Angst vor dem immer mächtiger werdenden China haben auch Vietnam, die Philippinen und Kambodscha. Sie fürchten konkret einen Angriff Chinas, dessen staatseigene Medien den verschreckten Nachbarn unverhohlen drohen. Das von den USA unterstützte national-chinesische Taiwan ist bereits seit Jahrzehnten ein Zankapfel, den Peking als Teil der Volksrepublik ansieht.

Nordkorea und Russland als weitere Faktoren der Instabilität
Doch die Lage ist noch verworrener: Auch Japan und Südkorea liegen wegen Gebietsansprüchen über Kreuz. Nordkorea sieht den Süden als Erzfeind an und hat noch kürzlich eine südkoreanische Insel mit Artillerie beschossen. "Zurzeit sind die nordkoreanischen Nuklearsprengköpfe allerdings noch keine echte Bedrohung. Sie sind viel zu groß für Flugzeuge oder Raketen", sagt Masashi Nishihara, Präsident des Tokioter Friedensforschungsinstituts, der etliche Jahre dem Vorstand des renommierten Londoner Instituts für Strategische Studien angehörte. Das könne sich aber bald ändern, denn das Land arbeite fieberhaft an kleineren Sprengköpfen. "Nordkorea ist ein großer Unsicherheitsfaktor", heißt es ergänzend im Verteidigungsministerium in Tokio.

Neuerdings zeige auch Russland wieder Muskeln in der Region: Russische Militärflugzeuge seien für die meisten Luftraumverletzungen verantwortlich, sagt Kazuaki Iwata von der verteidigungspolitischen Abteilung des Ministeriums und zeigt auf einer Karte den Kurs russischer Atombomber, die Japan eng umkreist haben. "Das Motiv ist unklar. Möglicherweise testen sie unsere Luftverteidigung und sammeln Informationen." Abfangjäger würden in diesen Fällen die Eindringlinge abdrängen, anschließend erhalte Moskau eine offizielle Protestnote.

Chinas Dominanz wächst
Pekings Schatten ist aber für viele Japaner mit Abstand der bedrohlichste: "China hat 2010 Japan als zweitgrößte Volkswirtschaft nach den USA abgelöst", sagt Masuda Masayuki vom Nationalen Institut für Verteidigungsforschung. "Eine lange Periode der chinesischen Überlegenheit wird folgen. Es ist eine rapide Verschiebung des wirtschaftlichen Mächtegleichgewichts im Gange."

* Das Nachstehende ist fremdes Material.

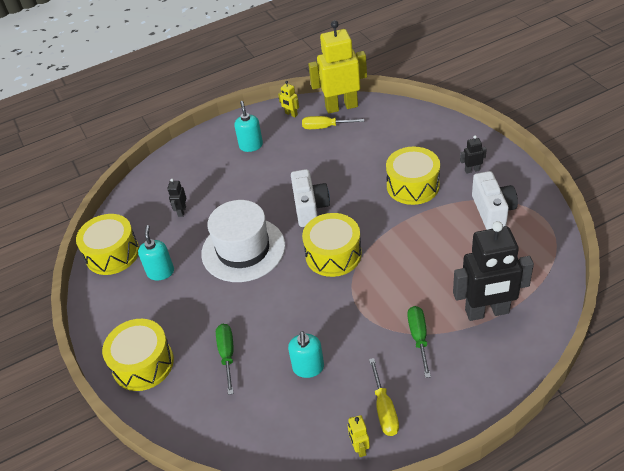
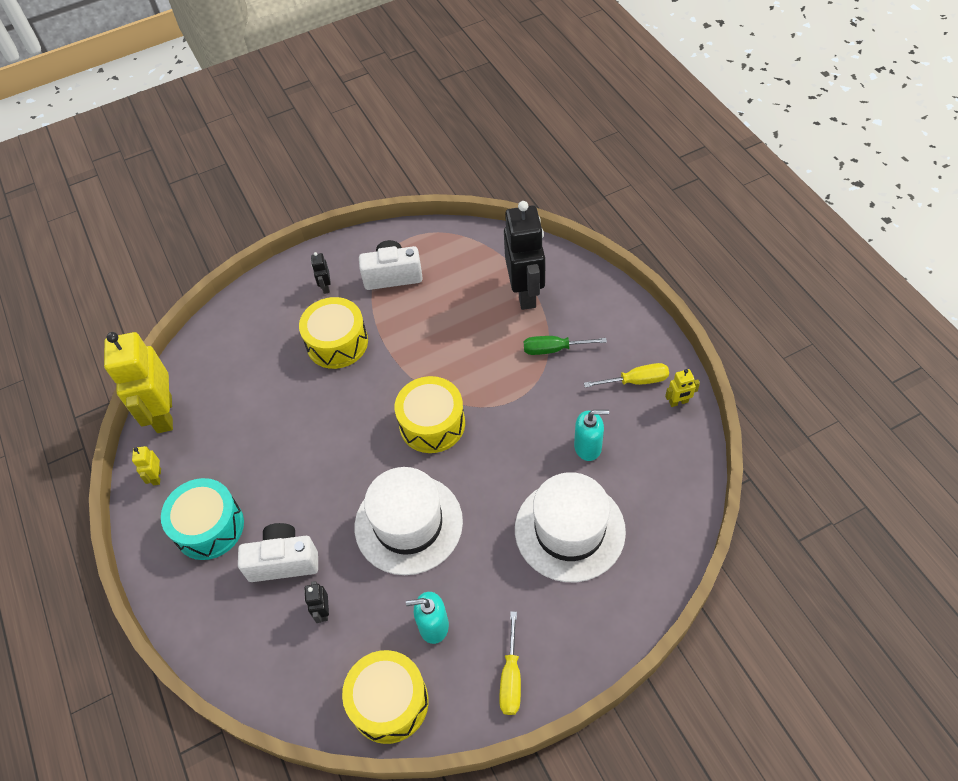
camera: 90 degrees left, 10 degrees up
(143, 364) = (579, 627): yellow drum -> none
(182, 211) = (323, 611): black robot -> black robot turned 75 degrees clockwise
(227, 355) = (569, 530): green screwdriver -> white hat
(251, 146) = (209, 527): turquoise soap dispenser -> turquoise drum
(291, 114) = (157, 477): yellow robot -> yellow robot turned 135 degrees clockwise
(310, 208) = (350, 449): white camera -> white camera (283, 561)
(325, 127) = (200, 433): yellow screwdriver -> yellow screwdriver (511, 677)

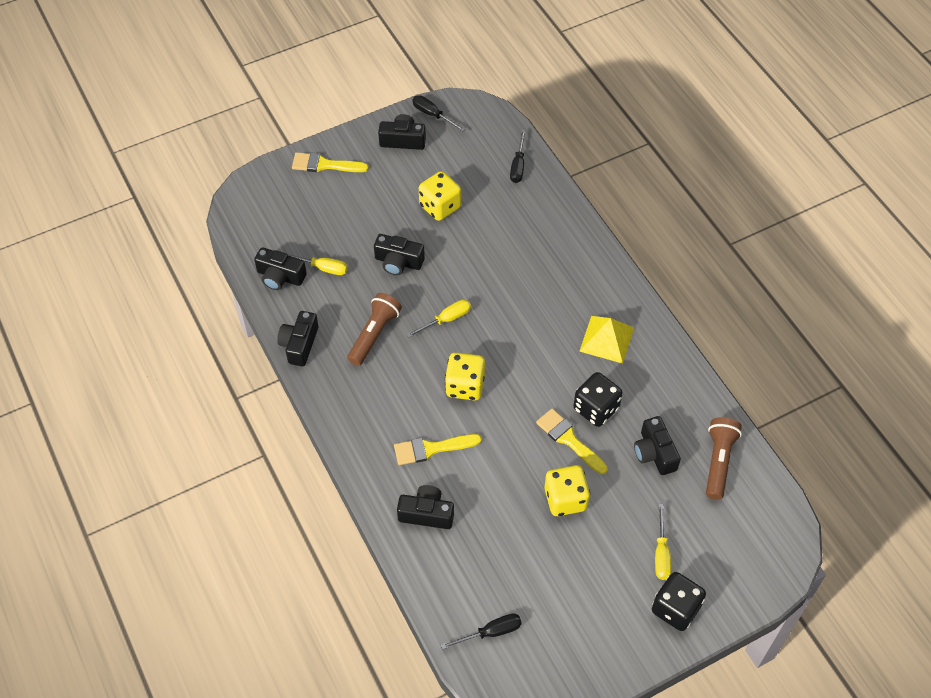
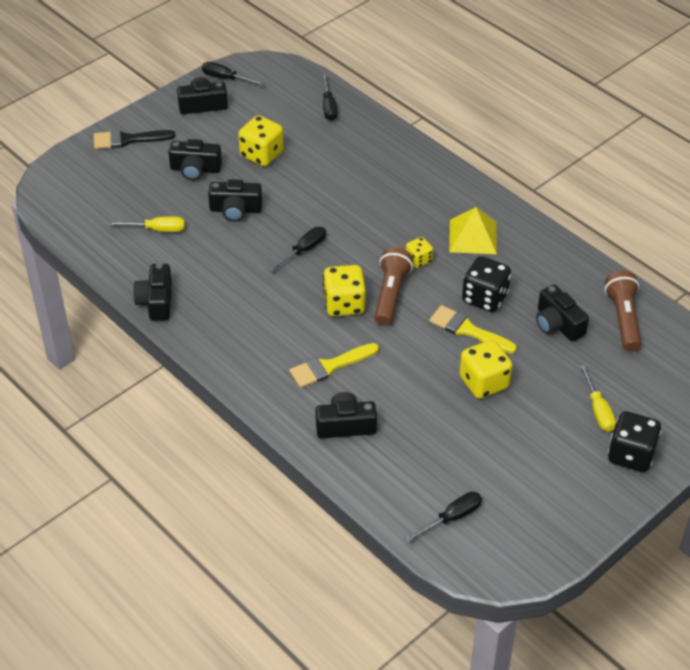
camera: 15 degrees left, 10 degrees down
(280, 276) = (114, 245): black camera -> black camera (195, 169)
(324, 165) = (128, 140): yellow brush -> black brush
(374, 334) = (233, 278): brown flashlight -> brown flashlight (391, 294)
(446, 319) = (303, 250): yellow screwdriver -> black screwdriver
(548, 354) = (418, 260): none -> yellow dice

Parallel dazu rüstet China massiv auf, möglicherweise auch, um seine Seewege zu sichern. Denn je mehr die Wirtschaft wächst, desto größer wird der Bedarf an Öl, Gas und weiteren Rohstoffen, die China aus den arabischen Staaten und Afrika importiert. Japanische Experten sprechen auch von einem Machtkampf zwischen Parteibüro und Volksarmee. Die vor der Ablösung stehende Staatsführung sei offenbar über jüngste Raketentests gar nicht informiert worden.

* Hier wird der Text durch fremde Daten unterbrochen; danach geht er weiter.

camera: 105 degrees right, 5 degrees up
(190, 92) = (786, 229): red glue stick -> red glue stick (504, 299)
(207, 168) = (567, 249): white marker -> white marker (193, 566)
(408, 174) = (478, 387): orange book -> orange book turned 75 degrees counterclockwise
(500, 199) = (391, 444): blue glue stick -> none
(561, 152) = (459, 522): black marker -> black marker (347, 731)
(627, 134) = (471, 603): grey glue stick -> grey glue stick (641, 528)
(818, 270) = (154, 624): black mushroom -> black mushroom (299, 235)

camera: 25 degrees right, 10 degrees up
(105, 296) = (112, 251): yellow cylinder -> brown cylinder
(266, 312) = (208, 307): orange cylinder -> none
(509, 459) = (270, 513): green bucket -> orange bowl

Die bislang unangefochtene Vormachtstellung der USA, dem Beschützer Japans, gerate zusehends ins Wanken. "China versucht, auf dem Meer Grenzen zu ziehen", meint Kuni Miyake vom Canon-Forschungsinstitut für globale Studien. "Das ist typisch für Festlandsvölker. Aber es gefährdet die Freiheit der Meere, auf die wir als große Handelsnation angewiesen sind."

Politische und militärische Reaktionen Japans
Andererseits sei Japan inzwischen vom Handel mit China abhängig, stellt Professor Ryosei Kokobun fest, der als Japans profundester China-Kenner gilt. Die Invasion findet seiner Ansicht nach nicht militärisch, sondern wirtschaftlich statt: Chinesische Firmen kauften japanische auf oder hätten maßgebliche Aktienanteile erworben. "Unser Land wird ausgehöhlt. Japan braucht China, besonders als Absatzmarkt für seine Produkte. Aber zugleich ist unser Misstrauen groß."

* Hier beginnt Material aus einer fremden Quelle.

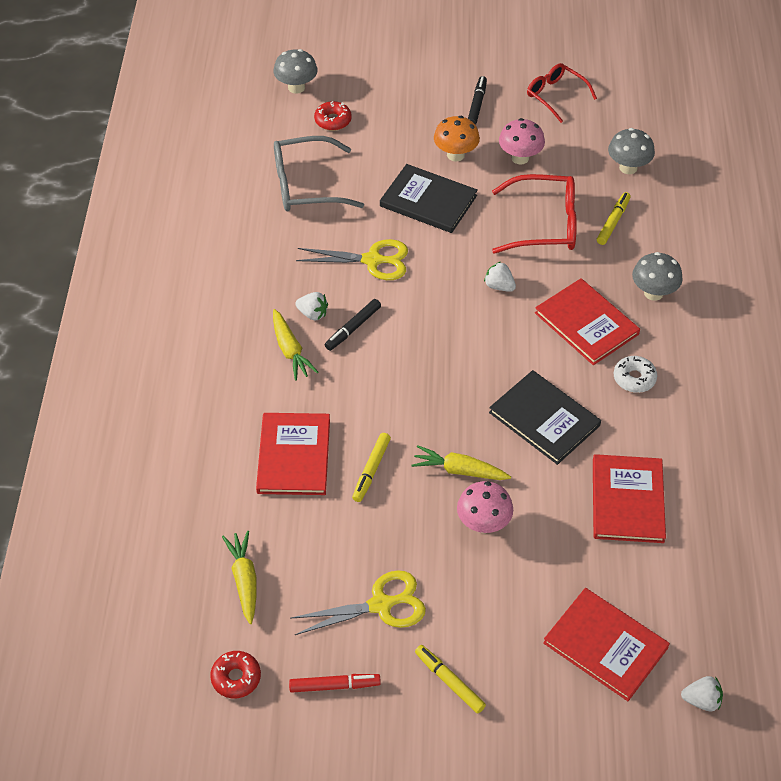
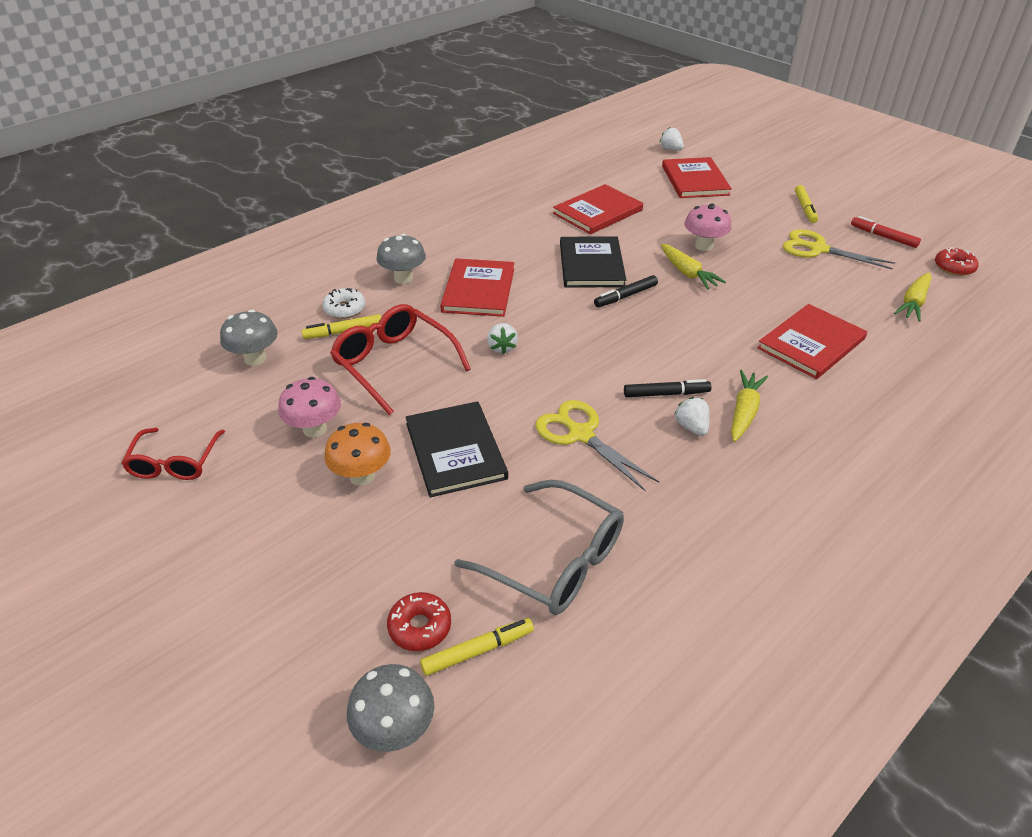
camera: 135 degrees left, 10 degrees down
(371, 470) = (754, 305): yellow marker -> yellow marker (478, 650)
(477, 104) = (252, 514): black marker -> black marker (625, 296)
(634, 378) = (499, 250): white donut -> white donut (345, 309)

Japan reagiert auf die Bedrohung mit dem Umbau seiner Streitkräfte in Richtung Marine und Aufklärung: So wird u.a. die Zahl der Kampfpanzer von 600 auf 400 reduziert, dafür die U-Boot-Flotte von 16 auf 22 aufgestockt. Japan hat ferner 42 Tarnkappen-Jagdbomber vom Typ F-35 in den USA bestellt. Australien erhält zehn Transportflugzeuge. Die Philippinen wollen zwölf F-16-Jagdbomber von Amerika kaufen.

Im Verteidigungsministerium in Tokio wird die Kräfteverschiebung diplomatisch-zurückhaltend kommentiert: "Wir betrachten China nicht als Bedrohung, sind aber durchaus besorgt darüber, dass ohne Transparenz aufgerüstet wird", sagt Iwata. Japan könne aber mit Peking zurzeit noch reden, meint Nishihara. Das werde für vielfältige vertrauensbildende Kontakte genutzt, darunter politische Gespräche und gegenseitigen Truppenaustausch. "Trotzdem wird sich Peking nicht bremsen lassen. Die Spannung wird in den kommenden vier bis fünf Jahren deutlich zunehmen. Es muss unser großes Ziel sein, einen Krieg zu verhindern."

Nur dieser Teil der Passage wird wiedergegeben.